A lot has been written about the phenomenon known as “Bring your own Device” (BYOD), much of it centered on the risks to corporate resources from employees who use personal-liable smartphones for work. We read stories about employees ignoring policies and circumventing security features, or data loss from the use of unsecured devices. And many thousands of words have been written about mobile device liability, device management, mobile security tools, reimbursement strategies, deployment options, and so on. But beyond the technology and security aspects of BYOD, IT has a strategically important role to play both in supporting employee productivity and controlling costs for the organization.
So when considering supporting personal smartphones in a BYOD model, remember that making the user responsible for paying the bill doesn’t really solve the problem of the high cost of getting connected. Connectivity is essential for productivity, and cloud-based apps are increasingly bandwidth intensive. With these come the potential for very significant “bill shock”. Even if your IT department doesn’t directly support the cost of connectivity-even if the cost of a data plan or Wi-Fi day passes are buried in department budgets or expense reports-the increased use of personal-liable devices opens up your organization to the risk of very high connectivity expenses. So your policy must include provisions for mobile cost control.
What often gets lost in all the attention on BYOD policies and technologies that manage mobile devices is how your relationship with employees can also help you achieve your policy enforcement goals.
Our research has shown that most employees want to behave responsibly and act in the best interests of the organization. They don’t really want to put corporate assets at risk or share confidential information. But they also genuinely want to be productive, even when they’re not at their desks, and they’re willing to go to great lengths to do so. Recent iPass Mobile Workforce Reports have found that today’s employees are resourceful and willing to do whatever it takes to be connected-30% even reporting that they have driven around looking for a wireless hotspot in order to get connected. But most are willing to follow your rules-to the extent that they understand them.
The issue is: how well do your employees understand your mobile device policies? Simply developing policies and rules for the use of personal-liable smartphones and tablets isn’t enough. You’re responsible to ensure that employees understand them and know how to do the right thing. Publishing your policy on your intranet and in your new employee handbook is necessary but far from sufficient.
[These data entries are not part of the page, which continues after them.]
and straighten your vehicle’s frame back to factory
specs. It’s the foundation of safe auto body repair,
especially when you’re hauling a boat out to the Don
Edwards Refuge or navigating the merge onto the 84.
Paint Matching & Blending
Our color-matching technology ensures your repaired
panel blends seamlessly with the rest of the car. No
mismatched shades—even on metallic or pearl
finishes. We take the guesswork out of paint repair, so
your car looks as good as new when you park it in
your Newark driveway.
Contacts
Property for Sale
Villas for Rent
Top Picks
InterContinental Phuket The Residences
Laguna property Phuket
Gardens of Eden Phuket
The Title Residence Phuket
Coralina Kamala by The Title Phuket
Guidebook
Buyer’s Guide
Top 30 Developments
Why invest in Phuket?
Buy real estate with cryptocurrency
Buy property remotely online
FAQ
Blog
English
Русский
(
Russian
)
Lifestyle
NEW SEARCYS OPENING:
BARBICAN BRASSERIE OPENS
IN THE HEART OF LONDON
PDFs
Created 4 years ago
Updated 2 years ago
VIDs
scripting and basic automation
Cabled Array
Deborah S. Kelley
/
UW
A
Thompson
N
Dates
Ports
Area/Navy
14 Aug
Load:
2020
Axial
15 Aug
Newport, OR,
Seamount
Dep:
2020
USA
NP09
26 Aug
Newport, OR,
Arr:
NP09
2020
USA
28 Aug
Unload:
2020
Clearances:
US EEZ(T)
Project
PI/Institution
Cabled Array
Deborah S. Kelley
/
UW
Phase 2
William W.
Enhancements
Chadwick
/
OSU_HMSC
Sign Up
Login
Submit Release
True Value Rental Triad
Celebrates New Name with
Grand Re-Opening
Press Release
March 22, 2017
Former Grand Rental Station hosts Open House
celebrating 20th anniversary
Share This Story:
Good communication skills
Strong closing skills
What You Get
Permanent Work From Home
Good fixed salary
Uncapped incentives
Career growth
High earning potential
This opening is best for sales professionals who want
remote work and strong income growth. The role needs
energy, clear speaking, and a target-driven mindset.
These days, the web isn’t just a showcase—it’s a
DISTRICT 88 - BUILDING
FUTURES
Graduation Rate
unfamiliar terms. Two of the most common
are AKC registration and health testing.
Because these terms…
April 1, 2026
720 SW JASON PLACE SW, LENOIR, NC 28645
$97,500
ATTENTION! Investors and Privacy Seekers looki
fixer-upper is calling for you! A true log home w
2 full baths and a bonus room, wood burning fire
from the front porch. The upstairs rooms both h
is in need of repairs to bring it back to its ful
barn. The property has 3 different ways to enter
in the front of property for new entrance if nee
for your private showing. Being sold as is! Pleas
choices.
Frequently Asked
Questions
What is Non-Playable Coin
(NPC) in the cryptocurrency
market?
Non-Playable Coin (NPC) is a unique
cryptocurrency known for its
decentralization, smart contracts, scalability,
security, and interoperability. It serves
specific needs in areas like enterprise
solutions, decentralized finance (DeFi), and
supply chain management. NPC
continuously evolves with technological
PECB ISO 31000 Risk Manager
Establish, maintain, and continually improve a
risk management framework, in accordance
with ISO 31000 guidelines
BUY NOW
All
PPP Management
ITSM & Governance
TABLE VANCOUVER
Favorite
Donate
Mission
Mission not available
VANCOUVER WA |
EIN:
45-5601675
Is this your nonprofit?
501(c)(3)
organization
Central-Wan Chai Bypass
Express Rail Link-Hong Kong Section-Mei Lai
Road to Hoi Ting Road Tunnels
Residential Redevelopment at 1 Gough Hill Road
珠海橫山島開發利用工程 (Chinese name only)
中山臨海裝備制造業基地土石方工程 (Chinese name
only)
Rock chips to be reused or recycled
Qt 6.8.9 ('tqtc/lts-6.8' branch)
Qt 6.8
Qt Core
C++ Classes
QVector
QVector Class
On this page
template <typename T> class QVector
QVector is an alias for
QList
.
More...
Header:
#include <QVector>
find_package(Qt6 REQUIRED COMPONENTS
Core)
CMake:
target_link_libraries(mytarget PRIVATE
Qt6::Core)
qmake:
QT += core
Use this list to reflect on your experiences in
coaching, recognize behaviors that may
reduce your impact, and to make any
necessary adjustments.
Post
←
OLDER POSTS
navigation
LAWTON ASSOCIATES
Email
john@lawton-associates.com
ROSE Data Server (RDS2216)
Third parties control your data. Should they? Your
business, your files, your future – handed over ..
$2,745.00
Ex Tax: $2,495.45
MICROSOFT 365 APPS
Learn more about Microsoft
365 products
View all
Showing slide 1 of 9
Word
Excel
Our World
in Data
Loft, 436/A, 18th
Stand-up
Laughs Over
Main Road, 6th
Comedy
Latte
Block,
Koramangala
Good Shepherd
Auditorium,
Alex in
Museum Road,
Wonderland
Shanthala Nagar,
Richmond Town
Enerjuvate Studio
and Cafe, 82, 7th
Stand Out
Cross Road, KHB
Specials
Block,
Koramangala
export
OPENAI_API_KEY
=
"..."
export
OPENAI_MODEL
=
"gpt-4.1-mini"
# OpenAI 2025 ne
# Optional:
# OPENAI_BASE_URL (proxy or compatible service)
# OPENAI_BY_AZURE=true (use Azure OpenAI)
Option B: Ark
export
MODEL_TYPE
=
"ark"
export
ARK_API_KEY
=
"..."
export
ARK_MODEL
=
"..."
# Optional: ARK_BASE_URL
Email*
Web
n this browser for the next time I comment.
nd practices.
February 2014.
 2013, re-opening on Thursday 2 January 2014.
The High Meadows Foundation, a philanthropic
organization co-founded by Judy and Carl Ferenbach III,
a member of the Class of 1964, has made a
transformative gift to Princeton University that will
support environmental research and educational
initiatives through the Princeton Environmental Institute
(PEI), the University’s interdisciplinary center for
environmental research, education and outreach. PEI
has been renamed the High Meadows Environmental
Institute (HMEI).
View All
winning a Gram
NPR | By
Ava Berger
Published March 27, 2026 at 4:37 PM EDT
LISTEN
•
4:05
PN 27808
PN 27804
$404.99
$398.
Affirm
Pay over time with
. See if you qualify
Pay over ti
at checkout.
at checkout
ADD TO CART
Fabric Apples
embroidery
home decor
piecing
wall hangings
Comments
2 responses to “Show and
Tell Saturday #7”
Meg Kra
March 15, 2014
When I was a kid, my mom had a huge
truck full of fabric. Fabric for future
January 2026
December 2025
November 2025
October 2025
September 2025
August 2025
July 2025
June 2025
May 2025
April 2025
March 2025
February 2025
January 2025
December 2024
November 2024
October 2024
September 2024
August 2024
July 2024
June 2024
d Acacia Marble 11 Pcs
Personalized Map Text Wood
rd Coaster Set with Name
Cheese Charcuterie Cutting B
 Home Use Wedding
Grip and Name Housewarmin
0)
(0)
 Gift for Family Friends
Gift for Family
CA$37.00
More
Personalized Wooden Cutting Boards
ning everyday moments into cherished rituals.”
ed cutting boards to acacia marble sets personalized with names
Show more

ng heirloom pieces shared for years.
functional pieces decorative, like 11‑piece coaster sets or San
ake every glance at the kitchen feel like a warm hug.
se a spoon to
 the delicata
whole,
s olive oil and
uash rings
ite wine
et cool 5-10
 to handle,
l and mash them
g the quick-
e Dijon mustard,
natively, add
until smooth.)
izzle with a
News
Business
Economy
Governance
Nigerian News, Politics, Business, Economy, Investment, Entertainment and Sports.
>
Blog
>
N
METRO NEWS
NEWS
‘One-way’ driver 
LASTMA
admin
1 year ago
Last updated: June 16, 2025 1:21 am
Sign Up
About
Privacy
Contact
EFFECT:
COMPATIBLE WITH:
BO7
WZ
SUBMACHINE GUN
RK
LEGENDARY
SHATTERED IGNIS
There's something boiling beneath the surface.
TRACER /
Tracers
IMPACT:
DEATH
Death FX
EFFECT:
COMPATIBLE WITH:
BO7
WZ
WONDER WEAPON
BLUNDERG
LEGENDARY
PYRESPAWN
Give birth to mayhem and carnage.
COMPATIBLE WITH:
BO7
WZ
What’s needed is education. Read the full iPass Insight Brief: Partnering With Mobile Workers to learn how IT can partner with mobile workers to support personal-liable smartphones and what to cover in your mobile worker training program.
By partnering with employees and supporting their ability to be productive anywhere, anytime, you’re building shared responsibility for protecting your organizations interests. And IT can be the hero in a positive relationship that will help achieve your security and cost-control goals.